With regard to the recently approved allocation of the IMF’s Special Drawing Rights (SDRs), Bárcena welcomed the measure and emphasized that it needs to be accompanied by voluntary recycling of the instruments from developed to developing countries. She further indicated that the creation of a trust fund for middle-income countries should be explored in which development banks and regional financial institutions can act, since the Latin America and Caribbean region is the most highly indebted in the developing world and today must spend 59% of its exports of goods and services on debt service payments.

“There are some key issues that we must address because ours is a region that faces significant structural gaps, inequality, underfunded health systems, as well as accumulated gaps in social protection. These include informality and inequality, which mainly affect women and young people,” Bárcena concluded.

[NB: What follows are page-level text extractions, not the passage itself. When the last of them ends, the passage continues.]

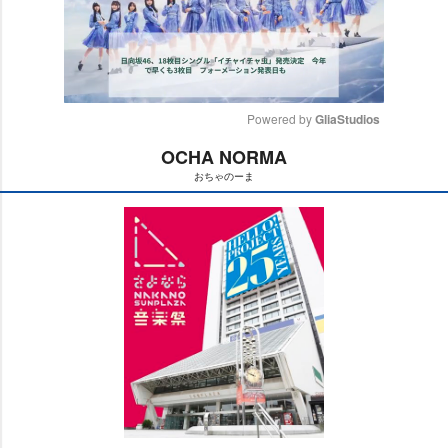
Powered by 
GliaStudios
OCHA NORMA
M
おちゃのーま
u
t
e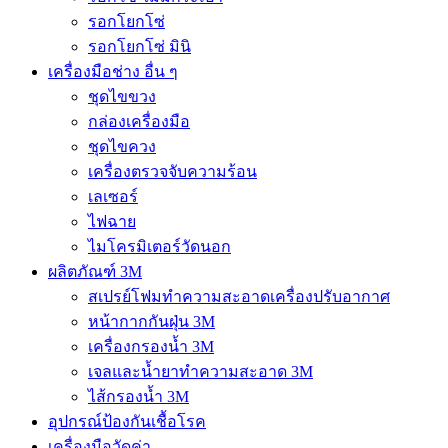
รอกโยกโซ่
รอกโยกโซ่ มินิ
เครื่องมือช่าง อื่น ๆ
ชุดไขขวง
กล่องเครื่องมือ
ชุดไขควง
เครื่องตรวจจับความร้อน
เลเซอร์
ไฟฉาย
ไมโครมิเตอร์วัดนอก
ผลิตภัณฑ์ 3M
สเปรย์โฟมทำความสะอาดเครื่องปรับอากาศ
หน้ากากกันฝุ่น 3M
เครื่องกรองน้ำ 3M
เจลและน้ำยาทำความสะอาด 3M
ไส้กรองน้ำ 3M
อุปกรณ์ป้องกันเชื้อโรค
เครื่องมือวัดค่า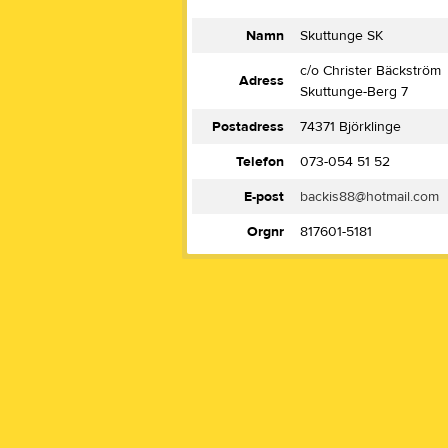
Namn
Skuttunge SK
c/o Christer Bäckström
Adress
Skuttunge-Berg 7
Postadress
74371 Björklinge
Telefon
073-054 51 52
E-post
backis88@hotmail.com
Orgnr
817601-5181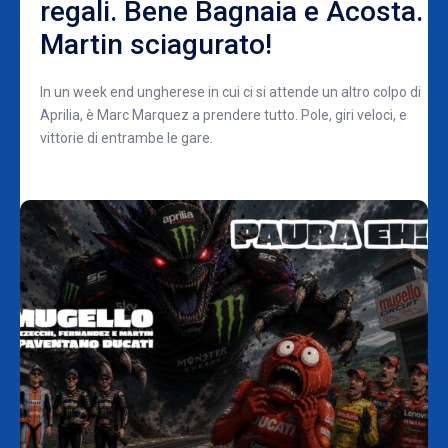
regali. Bene Bagnaia e Acosta.
Martin sciagurato!
In un week end ungherese in cui ci si attende un altro colpo di
Aprilia, è Marc Marquez a prendere tutto. Pole, giri veloci, e
vittorie di entrambe le gare.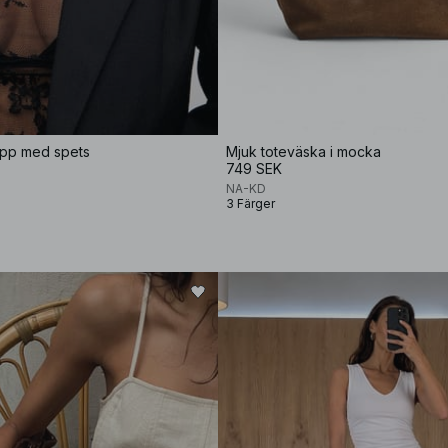
pp med spets
Mjuk toteväska i mocka
749 SEK
NA-KD
3 Färger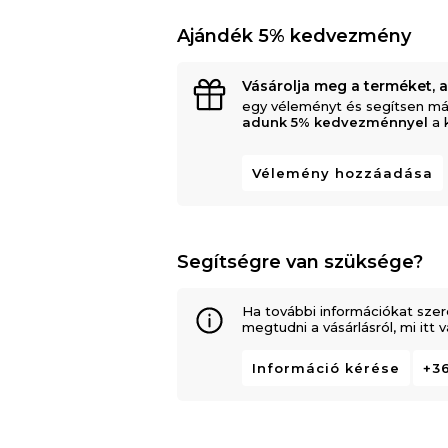
Ajándék 5% kedvezmény
Vásárolja meg a terméket, 
egy véleményt és segítsen má
adunk 5% kedvezménnyel
a 
Vélemény hozzáadása
Segítségre van szüksége?
Ha további információkat szer
megtudni a vásárlásról, mi itt
Információ kérése
+36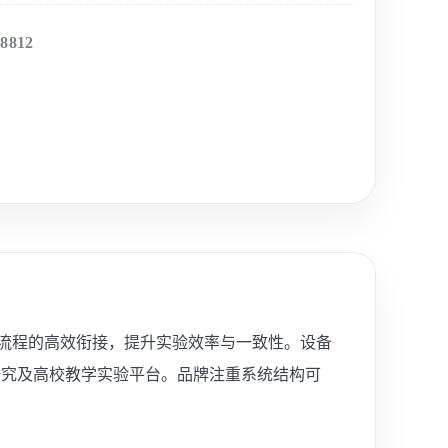
-8812
显影流程的高效衔接，提升实验效率与一致性。设备
研究及高校教学实验平台。品牌注重系统结构可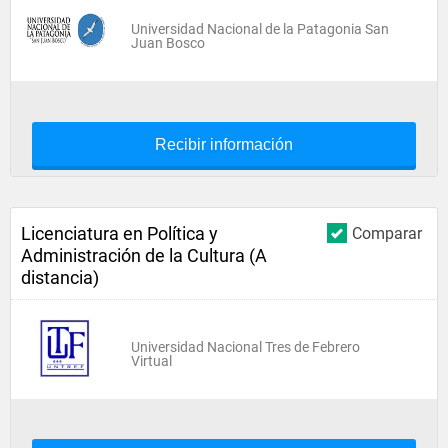
Universidad Nacional de la Patagonia San
Juan Bosco
Recibir información
Licenciatura en Política y
Comparar
Administración de la Cultura (A
distancia)
Universidad Nacional Tres de Febrero
Virtual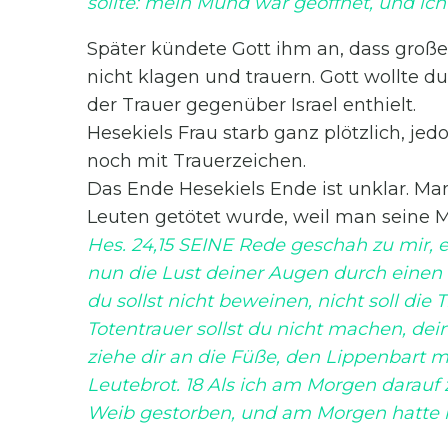
sollte: mein Mund war geöffnet, und i
Später kündete Gott ihm an, dass große
nicht klagen und trauern. Gott wollte du
der Trauer gegenüber Israel enthielt.
Hesekiels Frau starb ganz plötzlich, jed
noch mit Trauerzeichen.
Das Ende Hesekiels Ende ist unklar. Ma
Leuten getötet wurde, weil man seine 
Hes. 24,15 SEINE Rede geschah zu mir, 
nun die Lust deiner Augen durch einen 
du sollst nicht beweinen, nicht soll die 
Totentrauer sollst du nicht machen, de
ziehe dir an die Füße, den Lippenbart 
Leutebrot. 18 Als ich am Morgen darau
Weib gestorben, und am Morgen hatte i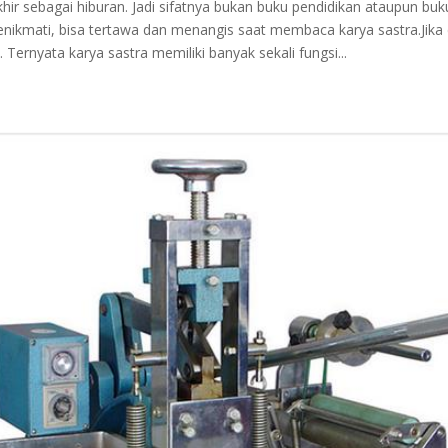
khir sebagai hiburan. Jadi sifatnya bukan buku pendidikan ataupun buk
ikmati, bisa tertawa dan menangis saat membaca karya sastra.Jika di
s. Ternyata karya sastra memiliki banyak sekali fungsi...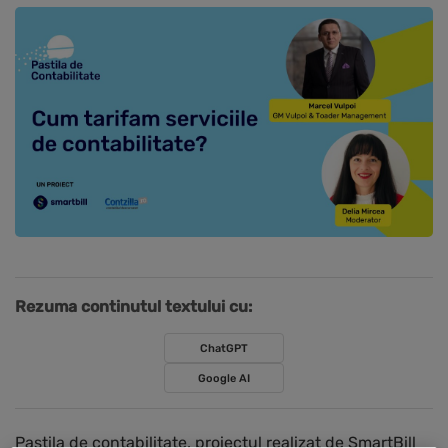
Rezuma continutul textului cu:
ChatGPT
Google AI
Pastila de contabilitate, proiectul realizat de SmartBill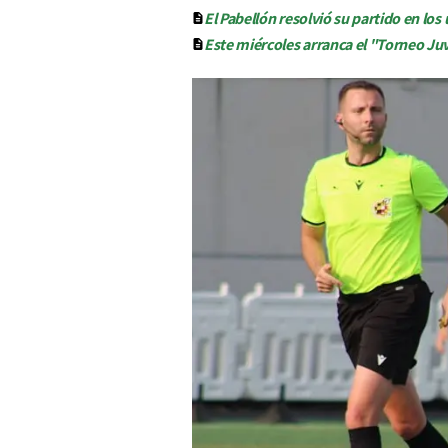
El Pabellón resolvió su partido en lo
Este miércoles arranca el "Torneo Ju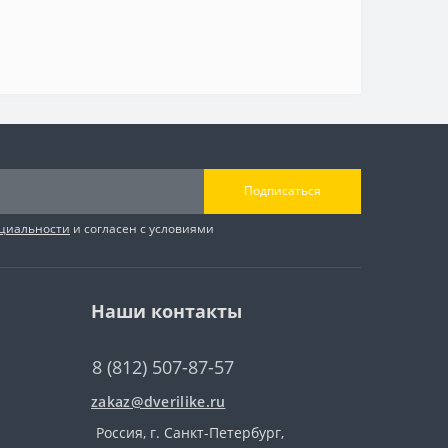
Подписаться
циальности
и согласен с условиями
Наши контакты
8 (812) 507-87-57
zakaz@dverilike.ru
Россия, г. Санкт-Петербург,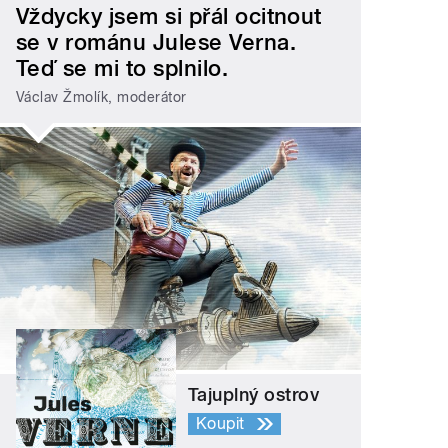
Vždycky jsem si přál ocitnout
se v románu Julese Verna.
Teď se mi to splnilo.
Václav Žmolík, moderátor
Tajuplný ostrov
Koupit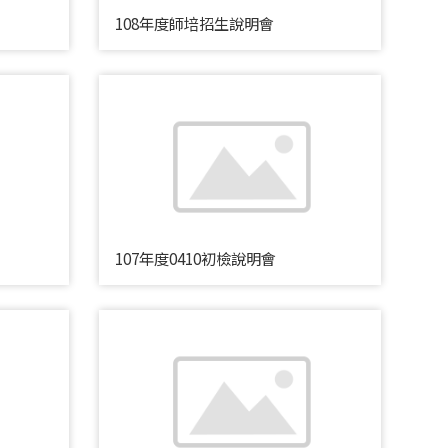
108年度師培招生說明會
107年度0410初檢說明會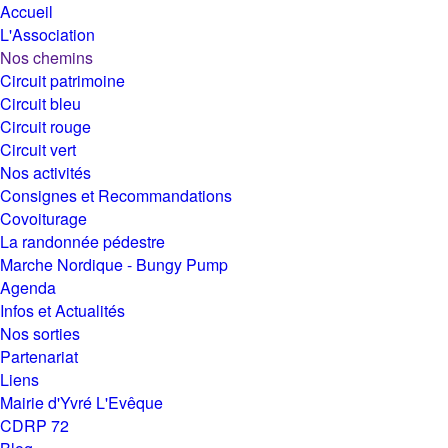
Accueil
L'Association
Nos chemins
Circuit patrimoine
Circuit bleu
Circuit rouge
Circuit vert
Nos activités
Consignes et Recommandations
Covoiturage
La randonnée pédestre
Marche Nordique - Bungy Pump
Agenda
Infos et Actualités
Nos sorties
Partenariat
Liens
Mairie d'Yvré L'Evêque
CDRP 72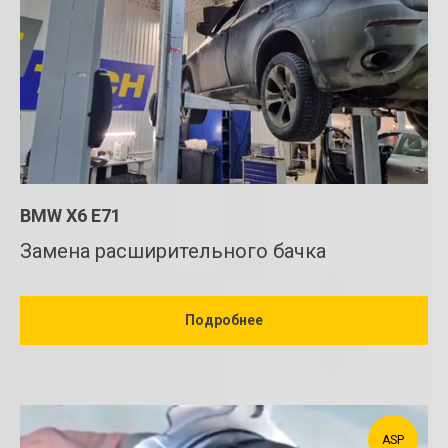
BMW Х6 Е71
Замена расширительного бачка
Подробнее
ASP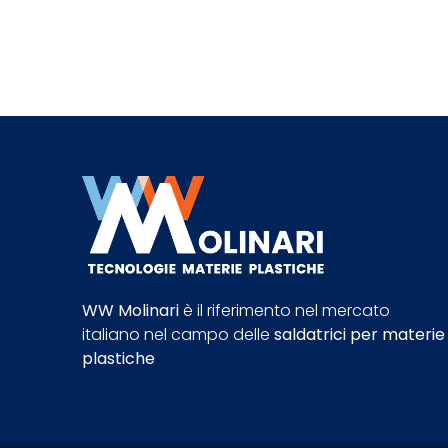
WW Molinari
è il riferimento nel mercato
italiano nel campo delle
saldatrici per materie
plastiche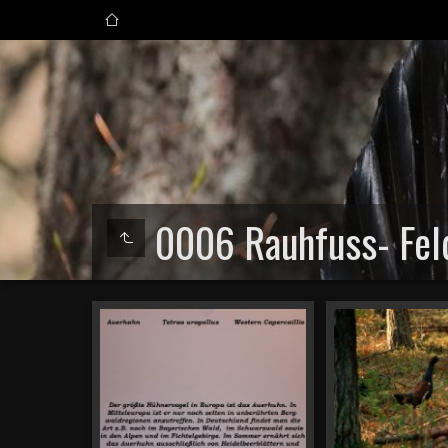
0006 Rauhfuss- Fel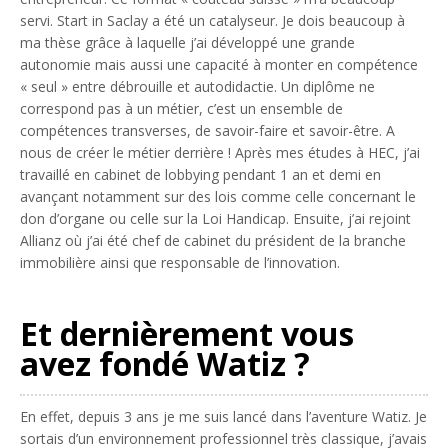
servi. Start in Saclay a été un catalyseur. Je dois beaucoup à
ma thèse grâce à laquelle j’ai développé une grande
autonomie mais aussi une capacité à monter en compétence
« seul » entre débrouille et autodidactie.
Un diplôme ne
correspond pas à un métier, c’est un ensemble de
compétences transverses, de savoir-faire et savoir-être. A
nous de créer le métier derrière !
Après mes études à HEC, j’ai
travaillé en cabinet de lobbying pendant 1 an et demi en
avançant notamment sur des lois comme celle concernant le
don d’organe ou celle sur la Loi Handicap. Ensuite, j’ai rejoint
Allianz où j’ai été chef de cabinet du président de la branche
immobilière ainsi que responsable de l’innovation.
Et dernièrement vous
avez fondé Watiz ?
En effet, depuis 3 ans je me suis lancé dans l’aventure Watiz. Je
sortais d’un environnement professionnel très classique, j’avais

Alicia Bárcena participated in Panel 1 of the meeting, along with Kristalina Georgieva, Managing Director of the International Monetary Fund (IMF); David Malpass, President of the World Bank Group; Mathias Cormann, Secretary-General of the Organisation for Economic Co-operation and Development (OECD); Mauricio Claver-Carone, President of the Inter-American Development Bank (IDB); Muhammad Sulaiman Al Jasser, President of the Islamic Development Bank; Akinwumi A. Adesina, President of the African Development Bank; Achim Steiner, Administrator of the United Nations Development Programme (UNDP); and Mafalda Duarte, CEO of the Climate Investment Funds.